Tasks and exercises -
a – In the thread about drive write caching, rewrite the part that opens with the words containing "On 2021/03/01 21:30, Damien" and closes with "Synchronize Cache command.", changing "kernel" to "operating system".
b – What is the thread about drive write caching saying? Sum it up in two sentences.
c – In the thread about drive write caching, why did unscrupulous vendors leave synchronize cache commands unimplemented or implement them as "nop"?

Exercise text -

---

On 2021/03/01 21:30, Damien Le Moal wrote:
> On 2021/03/01 20:33, Guido Trentalancia wrote:
>> I have just checked the drive and I can now confirm that you are right
>> about the capabilities reported: it is indeed reporting Write Caching.
>>
>> However the point is that the current kernel behaviour is wrong and
>> leading to data corruption on such drives, as the sync function fails
>> due to missing Synchronize Cache command.
> 
> Without sync working, how could you ever guarantee that even a clean shutdown of
> the host does not result in data loss ? I am not even talking about power
> failures and crashes here. A simple, clean "shutdown -h now". Without issuing a
> synchronize cache command after flushing the page cache and unmounting the FS,
> you will loose data and corrupt things. 100% guaranteed.
> 
> As James explained in different terms, it is the other way around: the kernel is
> correct and behaves according to the fact that the drive is saying "I am caching
> written sectors". That implies that synchronize cache *is* supported, per the
> standards. The corruption errors you are seeing are due to the drive being silly
> and failing synchronize cache commands, resulting in the cached data *not* going
> to persistent media, and loss of data on power down or crash. This is not a bad
> behavior. On the contrary, not seeing any data corruption would only mean that
> you are being lucky.
> 
>> Once again, this is because of very old HD specifications that were
>> implementing Write Caching without that command.
> 
> If the drive is scanned and initialized by sd/libata, it means that it is
> reporting following a supported standard version (SPC, SBC, ACS). Probably an
> old version, but still a standard. Synchronize cache command (for scsi) and
> flush cache/flush cache ext (for ATA) are not recent additions to SCSI & ATA.
> These have been around for a long time. It does not matter that the drive is old
> and following an old version. It should support cache flushing. Refer to the ACS
> specs. It is clearly noted that: "If the volatile write cache is
> disabled or no volatile write cache is present, the device shall indicate
> command completion without error.". Get the point ? That drive firmware is
> simply broken and missing a critical command.
> 
>> The way forward is to treat the command failure as non-critical (see
>> attached patch) because clearly it's not implemented in all drives, but
>> only more recent ones.
> 
> Nope. Simply disable the write cache. Try "hdparm -W 0 /dev/sdX" or "sdparm
> --clear=WCE /dev/sdX" to disable it. And a udev rule can do that for you on boot
> too. Failures and data corruption will go away. But the performance will likely
> go to the trash bin too...
> 
> A little bit of history: it used to be a thing, many many years ago, to see
> drives that had synchronize cache commands implemented as "nop" or not
> implemented at all. Unscrupulous vendors would do that to get better performance
> results for their drives with benchmarks. Because synchronize cache can be very
> costly and can take several seconds to complete. Using such drives in big RAID
> arrays with power failure protections would be fine, but any other use case by
> any regular user would create data corruption situations very quickly. As noted
> above, even a simple clean shutdown would lose data ! Such bad practice ended
> fairly quickly. For some reasons these bad drives failed to sell very well :)

---

Recorded data -

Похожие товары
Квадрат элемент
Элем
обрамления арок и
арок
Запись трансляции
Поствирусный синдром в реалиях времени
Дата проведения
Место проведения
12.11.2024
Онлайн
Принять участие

---

Exercise results -
a –
On 2021/03/01 21:30, Damien Le Moal wrote:
> On 2021/03/01 20:33, Guido Trentalancia wrote:
>> I have just checked the drive and I can now confirm that you are right
>> about the capabilities reported: it is indeed reporting Write Caching.
>>
>> However the point is that the current operating system behaviour is wrong and
>> leading to data corruption on such drives, as the sync function fails
>> due to missing Synchronize Cache command.

b – Guido Trentalancia says the kernel's current behavior leads to corruption on old drives that report Write Caching but fail the Synchronize Cache command, and he proposes treating that failure as non-critical. Damien Le Moal replies that the kernel is correct and the drive firmware is broken, and he advises disabling the write cache instead, though performance will likely suffer.

c – They did it to get better benchmark performance results for their drives.